Melalui Imam, Joko kemudian belajar membudidayakan cacing. Keterbatasan modal membuat Joko harus memanfaatkan kayu bekas kotak kemasan barang yang banyak berserakan di pasar untuk membuat kandang cacing. Adapun untuk pakan cacing, dia memungut sisa sayur-mayur yang sudah layu dan mulai membusuk di pasar sayur Magetan. Setiap malam, dia membawa karung untuk mencari sisa sayuran yang dibuang pedagang sayur.
"Setiap malam bawa karung ke pasar sayur, cari sayur sisa yang dibuang. Sisa sayur kan gratis," kata Joko sambil mengenang masa-masa awal usahanya. Seiring perjalanan waktu, usaha Joko berkembang dan permintaan cacing segar untuk pembuatan pakan ternak dan kosmetik serta perusahaan obat-obatan semakin banyak. Joko kemudian menjalin kerja sama dengan sejumlah pembudidaya cacing di Magetan untuk memenuhi permintaan perusahaan.
Melalui kelompok usaha cacing Lumbricus rubellus "Mandiri Sejahtera" di Magetan saja, Joko memiliki 50 anggota. Sementara itu, untuk plasma, Joko memiliki rekanan yang tersebar di 17 kabupaten atau kota di Jawa Timur dan Jawa Tengah dan sejumlah rekanan pembudidaya cacing di Jawa Barat.
Usaha cacing, menurut Joko, menjadi berkah tersendiri karena saat ini lebih banyak orang yang datang ke rumahnya untuk belajar beternak cacing. Tidak sulit Joko mengatakan, tempat usahanya terbuka untuk siapa saja yang akan belajar budidaya cacing. Menurut dia, budidaya cacing sangat mudah karena peternak cacing tidak perlu repot untuk mengawinkan cacing agar bertelur. Sebab, sifat cacing yang hermafrodit akan kawin dengan sendirinya dan setiap cacing dipastikan bertelur.

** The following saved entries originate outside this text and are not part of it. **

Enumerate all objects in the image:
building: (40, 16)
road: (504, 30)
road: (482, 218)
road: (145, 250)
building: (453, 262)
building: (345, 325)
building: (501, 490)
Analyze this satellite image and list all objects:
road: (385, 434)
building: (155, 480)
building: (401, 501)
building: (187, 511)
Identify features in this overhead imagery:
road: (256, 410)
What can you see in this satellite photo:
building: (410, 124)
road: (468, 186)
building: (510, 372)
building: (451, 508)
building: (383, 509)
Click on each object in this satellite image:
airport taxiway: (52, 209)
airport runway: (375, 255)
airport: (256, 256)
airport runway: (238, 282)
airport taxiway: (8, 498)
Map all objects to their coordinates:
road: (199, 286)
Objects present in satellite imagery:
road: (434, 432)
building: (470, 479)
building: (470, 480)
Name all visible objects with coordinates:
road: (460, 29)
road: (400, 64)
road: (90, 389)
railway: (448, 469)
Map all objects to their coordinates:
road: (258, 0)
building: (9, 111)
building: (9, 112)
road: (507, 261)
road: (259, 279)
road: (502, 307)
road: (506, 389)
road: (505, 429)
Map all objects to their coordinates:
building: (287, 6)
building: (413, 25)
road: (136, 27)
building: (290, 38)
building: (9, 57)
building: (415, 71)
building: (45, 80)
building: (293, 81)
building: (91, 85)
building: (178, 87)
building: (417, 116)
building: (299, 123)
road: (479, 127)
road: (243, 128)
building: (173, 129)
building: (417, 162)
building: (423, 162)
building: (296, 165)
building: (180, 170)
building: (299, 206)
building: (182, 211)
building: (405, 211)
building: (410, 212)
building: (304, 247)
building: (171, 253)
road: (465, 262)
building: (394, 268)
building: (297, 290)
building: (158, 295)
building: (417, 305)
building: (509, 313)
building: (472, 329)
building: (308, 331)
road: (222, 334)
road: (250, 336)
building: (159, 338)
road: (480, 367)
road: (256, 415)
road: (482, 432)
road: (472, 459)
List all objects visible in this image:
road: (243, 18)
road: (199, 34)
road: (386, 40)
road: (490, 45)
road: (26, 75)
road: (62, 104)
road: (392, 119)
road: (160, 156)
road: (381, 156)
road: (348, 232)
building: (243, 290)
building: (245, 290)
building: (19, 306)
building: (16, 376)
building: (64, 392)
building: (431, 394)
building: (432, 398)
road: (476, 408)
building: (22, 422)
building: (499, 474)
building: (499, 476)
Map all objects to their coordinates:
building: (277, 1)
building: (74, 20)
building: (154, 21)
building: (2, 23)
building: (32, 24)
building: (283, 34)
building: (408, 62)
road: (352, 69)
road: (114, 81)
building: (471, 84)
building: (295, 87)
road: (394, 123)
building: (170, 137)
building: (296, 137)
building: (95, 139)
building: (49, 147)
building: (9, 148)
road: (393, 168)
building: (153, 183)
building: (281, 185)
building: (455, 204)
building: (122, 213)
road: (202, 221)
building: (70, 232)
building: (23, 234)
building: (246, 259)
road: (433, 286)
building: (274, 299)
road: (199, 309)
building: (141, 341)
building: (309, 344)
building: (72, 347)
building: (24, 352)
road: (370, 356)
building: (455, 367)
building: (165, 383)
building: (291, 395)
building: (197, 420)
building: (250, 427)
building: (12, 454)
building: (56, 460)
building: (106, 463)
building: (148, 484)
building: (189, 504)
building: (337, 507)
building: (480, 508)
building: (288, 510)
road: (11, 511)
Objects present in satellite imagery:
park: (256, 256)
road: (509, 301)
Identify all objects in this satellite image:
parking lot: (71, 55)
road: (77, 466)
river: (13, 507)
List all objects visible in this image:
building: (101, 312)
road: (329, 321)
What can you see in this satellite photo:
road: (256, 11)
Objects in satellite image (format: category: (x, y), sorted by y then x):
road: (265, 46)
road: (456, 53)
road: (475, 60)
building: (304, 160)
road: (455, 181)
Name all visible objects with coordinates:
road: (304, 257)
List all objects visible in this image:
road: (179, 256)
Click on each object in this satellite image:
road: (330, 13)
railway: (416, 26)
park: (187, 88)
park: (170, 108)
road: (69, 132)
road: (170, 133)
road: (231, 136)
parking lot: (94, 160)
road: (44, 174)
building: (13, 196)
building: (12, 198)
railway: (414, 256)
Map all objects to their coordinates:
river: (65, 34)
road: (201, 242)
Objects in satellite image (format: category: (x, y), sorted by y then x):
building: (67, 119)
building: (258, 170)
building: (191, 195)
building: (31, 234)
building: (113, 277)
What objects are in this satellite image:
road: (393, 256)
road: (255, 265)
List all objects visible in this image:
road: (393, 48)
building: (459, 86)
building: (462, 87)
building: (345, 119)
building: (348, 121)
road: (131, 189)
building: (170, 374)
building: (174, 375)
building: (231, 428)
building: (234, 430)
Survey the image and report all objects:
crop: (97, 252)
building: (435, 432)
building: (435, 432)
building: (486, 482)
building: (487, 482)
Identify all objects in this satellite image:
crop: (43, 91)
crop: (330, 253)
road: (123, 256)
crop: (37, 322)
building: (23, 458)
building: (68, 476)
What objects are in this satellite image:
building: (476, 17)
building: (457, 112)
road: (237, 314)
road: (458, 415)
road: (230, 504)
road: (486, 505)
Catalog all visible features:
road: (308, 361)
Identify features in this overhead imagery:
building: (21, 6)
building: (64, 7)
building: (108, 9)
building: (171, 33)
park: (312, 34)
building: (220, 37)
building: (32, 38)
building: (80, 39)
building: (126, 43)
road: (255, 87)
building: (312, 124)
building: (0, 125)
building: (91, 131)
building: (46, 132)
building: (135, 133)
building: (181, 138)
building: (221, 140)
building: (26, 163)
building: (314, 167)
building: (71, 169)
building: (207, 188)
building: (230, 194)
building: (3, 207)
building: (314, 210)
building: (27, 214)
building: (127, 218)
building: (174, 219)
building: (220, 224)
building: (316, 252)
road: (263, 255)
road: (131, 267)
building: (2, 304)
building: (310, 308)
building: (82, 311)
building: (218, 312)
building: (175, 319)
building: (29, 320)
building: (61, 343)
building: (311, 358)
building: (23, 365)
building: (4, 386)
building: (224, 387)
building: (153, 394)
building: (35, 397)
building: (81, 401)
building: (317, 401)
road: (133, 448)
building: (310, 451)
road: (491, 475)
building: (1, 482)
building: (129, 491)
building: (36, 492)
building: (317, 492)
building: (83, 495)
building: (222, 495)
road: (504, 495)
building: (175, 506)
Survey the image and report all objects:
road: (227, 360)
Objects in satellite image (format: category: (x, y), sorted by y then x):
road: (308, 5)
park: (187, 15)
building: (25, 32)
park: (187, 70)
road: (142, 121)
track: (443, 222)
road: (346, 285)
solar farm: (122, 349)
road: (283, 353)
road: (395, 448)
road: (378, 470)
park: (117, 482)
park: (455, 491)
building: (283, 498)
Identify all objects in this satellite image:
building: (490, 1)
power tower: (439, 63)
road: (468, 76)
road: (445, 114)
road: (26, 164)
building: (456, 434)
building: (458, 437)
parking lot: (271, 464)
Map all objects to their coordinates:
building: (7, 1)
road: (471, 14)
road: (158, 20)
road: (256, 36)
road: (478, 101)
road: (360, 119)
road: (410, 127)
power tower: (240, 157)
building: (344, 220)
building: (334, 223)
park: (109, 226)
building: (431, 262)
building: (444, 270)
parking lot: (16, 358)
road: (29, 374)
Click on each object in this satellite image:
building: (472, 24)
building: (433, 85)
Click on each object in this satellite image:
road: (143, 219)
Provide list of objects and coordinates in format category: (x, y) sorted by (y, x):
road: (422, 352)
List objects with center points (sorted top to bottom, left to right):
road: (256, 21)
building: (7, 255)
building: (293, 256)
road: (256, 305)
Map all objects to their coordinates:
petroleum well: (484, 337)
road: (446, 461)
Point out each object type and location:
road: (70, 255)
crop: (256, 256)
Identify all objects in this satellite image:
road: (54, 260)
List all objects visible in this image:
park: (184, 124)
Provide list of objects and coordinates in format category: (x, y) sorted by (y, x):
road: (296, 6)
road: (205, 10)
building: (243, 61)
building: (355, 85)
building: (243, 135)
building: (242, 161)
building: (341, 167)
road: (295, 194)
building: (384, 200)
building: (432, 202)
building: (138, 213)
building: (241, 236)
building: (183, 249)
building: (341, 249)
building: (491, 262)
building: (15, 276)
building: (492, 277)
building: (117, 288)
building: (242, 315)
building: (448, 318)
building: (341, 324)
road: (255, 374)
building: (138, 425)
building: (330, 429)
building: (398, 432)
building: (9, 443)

Dengan begitu, peternak selamanya tidak perlu membeli bibit cacing. Waktu panen cacing juga terbilang cukup singkat. Sebab, pada usia 40 hari, cacing sudah mengalami perkembangan yang maksimal dan siap dipanen. Saat ini, Joko sedang mengembangkan lokasi edukasi cacing bagi pentingnya keberlangsungan kehidupan.
Di belakang rumahnya, lokasi pembudidayaan cacing juga dilengkapi dengan kebun tanaman jeruk lemon dan tanaman lain, serta kolam ikan dan kandang kambing. Kebun edukasi cacing, menurut Joko, akan mengajak pengunjung memahami pentingnya cacing bagi kesuburan tanah. Joko mengaku akan terus meluangkan waktu untuk memberikan edukasi mengenai cara menjadi peternak cacing yang sukses bagi siapa saja yang ingin belajar. "Untuk pemberdayaan masyarakat, saya siap dipanggil ke mana saja," kata Joko.